§ **Input**
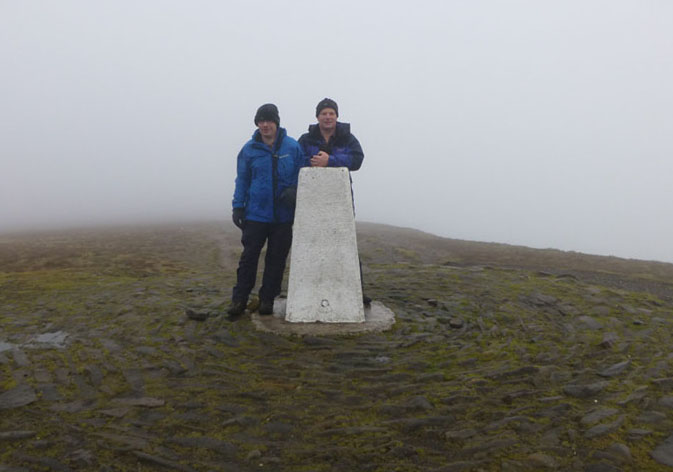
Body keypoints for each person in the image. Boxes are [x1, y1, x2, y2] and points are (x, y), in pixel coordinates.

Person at [227, 103, 306, 319]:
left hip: (283, 216)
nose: (265, 125)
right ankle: (240, 298)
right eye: (261, 121)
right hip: (255, 214)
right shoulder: (249, 150)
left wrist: (294, 190)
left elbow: (305, 173)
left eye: (269, 120)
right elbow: (242, 179)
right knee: (249, 258)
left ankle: (267, 298)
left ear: (276, 122)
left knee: (276, 259)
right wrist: (238, 206)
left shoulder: (292, 147)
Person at [298, 98, 370, 307]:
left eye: (331, 113)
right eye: (324, 113)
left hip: (341, 198)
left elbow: (357, 159)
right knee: (313, 242)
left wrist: (330, 161)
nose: (328, 117)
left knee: (345, 243)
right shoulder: (305, 139)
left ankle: (356, 289)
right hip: (312, 198)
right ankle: (311, 287)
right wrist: (313, 163)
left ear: (337, 116)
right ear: (317, 117)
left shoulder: (348, 138)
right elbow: (298, 159)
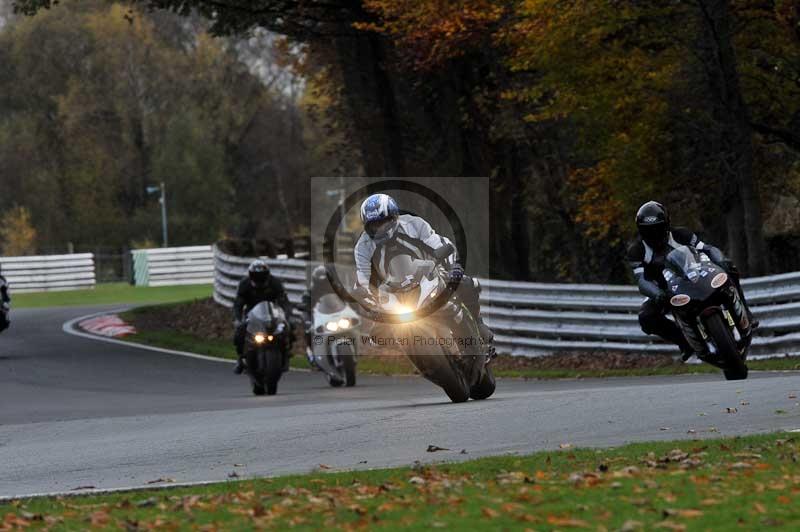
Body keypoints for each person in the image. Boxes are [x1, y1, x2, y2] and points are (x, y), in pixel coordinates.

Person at [353, 193, 495, 353]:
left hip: (430, 272)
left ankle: (478, 324)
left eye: (382, 223)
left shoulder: (414, 224)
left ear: (393, 218)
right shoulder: (363, 246)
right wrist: (370, 303)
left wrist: (453, 267)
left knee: (465, 283)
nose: (378, 229)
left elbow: (439, 243)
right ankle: (416, 353)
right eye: (373, 225)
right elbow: (362, 279)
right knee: (377, 335)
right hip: (394, 290)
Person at [627, 201, 757, 359]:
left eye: (657, 228)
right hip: (662, 290)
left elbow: (707, 249)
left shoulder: (681, 234)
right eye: (648, 231)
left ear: (667, 224)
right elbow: (641, 280)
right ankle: (684, 343)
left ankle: (746, 313)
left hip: (696, 275)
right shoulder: (637, 250)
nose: (654, 234)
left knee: (729, 268)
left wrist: (721, 260)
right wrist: (657, 294)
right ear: (640, 230)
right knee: (646, 317)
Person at [232, 259, 293, 374]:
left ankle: (286, 352)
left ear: (267, 275)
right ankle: (240, 358)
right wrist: (237, 319)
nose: (259, 278)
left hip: (272, 314)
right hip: (251, 314)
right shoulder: (245, 284)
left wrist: (287, 316)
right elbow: (238, 304)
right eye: (256, 275)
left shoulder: (275, 283)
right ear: (251, 275)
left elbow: (284, 301)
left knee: (289, 327)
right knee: (240, 330)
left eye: (262, 275)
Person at [0, 265, 9, 333]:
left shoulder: (2, 279)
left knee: (4, 323)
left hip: (1, 302)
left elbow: (5, 292)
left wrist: (5, 303)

§ **Work to complete**
Every entry above is to be copied verbatim, with the pictures removed.

§ **Answer space**
Body keypoints for each person in the image. Boxes are [x1, y1, x2, y2] and points are (x, y), in pixel coordinates.

Person at [227, 103, 306, 319]:
left hip: (283, 216)
nose: (265, 125)
right ankle: (240, 298)
right eye: (261, 121)
right hip: (255, 214)
right shoulder: (249, 150)
left wrist: (294, 190)
left elbow: (305, 173)
left eye: (269, 120)
right elbow: (242, 179)
right knee: (249, 258)
left ankle: (267, 298)
left ear: (276, 122)
left knee: (276, 259)
right wrist: (238, 206)
left shoulder: (292, 147)
Person at [298, 98, 370, 307]:
left eye: (331, 113)
right eye: (324, 113)
left hip: (341, 198)
left elbow: (357, 159)
right knee: (313, 242)
left wrist: (330, 161)
nose: (328, 117)
left knee: (345, 243)
right shoulder: (305, 139)
left ankle: (356, 289)
right hip: (312, 198)
right ankle: (311, 287)
right wrist: (313, 163)
left ear: (337, 116)
right ear: (317, 117)
left shoulder: (348, 138)
right elbow: (298, 159)
Body keypoints for each person in the image. Boxes are [x1, y1, x2, y2] and points are (x, y), in pixel coordinates.

Person at [353, 193, 495, 353]:
left hip: (430, 272)
left ankle: (478, 324)
left eye: (382, 223)
left shoulder: (414, 224)
left ear: (393, 218)
right shoulder: (363, 246)
right wrist: (370, 303)
left wrist: (453, 267)
left knee: (465, 283)
nose: (378, 229)
left elbow: (439, 243)
right ankle: (416, 353)
right eye: (373, 225)
right elbow: (362, 279)
right knee: (377, 335)
right hip: (394, 290)
Person at [627, 201, 757, 359]:
left eye: (657, 228)
right hip: (662, 290)
left elbow: (707, 249)
left shoulder: (681, 234)
right eye: (648, 231)
left ear: (667, 224)
right elbow: (641, 280)
right ankle: (684, 343)
left ankle: (746, 313)
left hip: (696, 275)
right shoulder: (637, 250)
nose: (654, 234)
left knee: (729, 268)
left wrist: (721, 260)
right wrist: (657, 294)
right ear: (640, 230)
right knee: (646, 317)
Person at [232, 259, 293, 374]:
left ankle: (286, 352)
left ear: (267, 275)
right ankle: (240, 358)
right wrist: (237, 319)
nose: (259, 278)
left hip: (272, 314)
right hip: (251, 314)
right shoulder: (245, 284)
left wrist: (287, 316)
right elbow: (238, 304)
right eye: (256, 275)
left shoulder: (275, 283)
right ear: (251, 275)
left elbow: (284, 301)
left knee: (289, 327)
right knee: (240, 330)
left eye: (262, 275)
Person at [0, 265, 9, 333]:
left shoulder: (2, 279)
left knee: (4, 323)
left hip: (1, 302)
left elbow: (5, 292)
left wrist: (5, 303)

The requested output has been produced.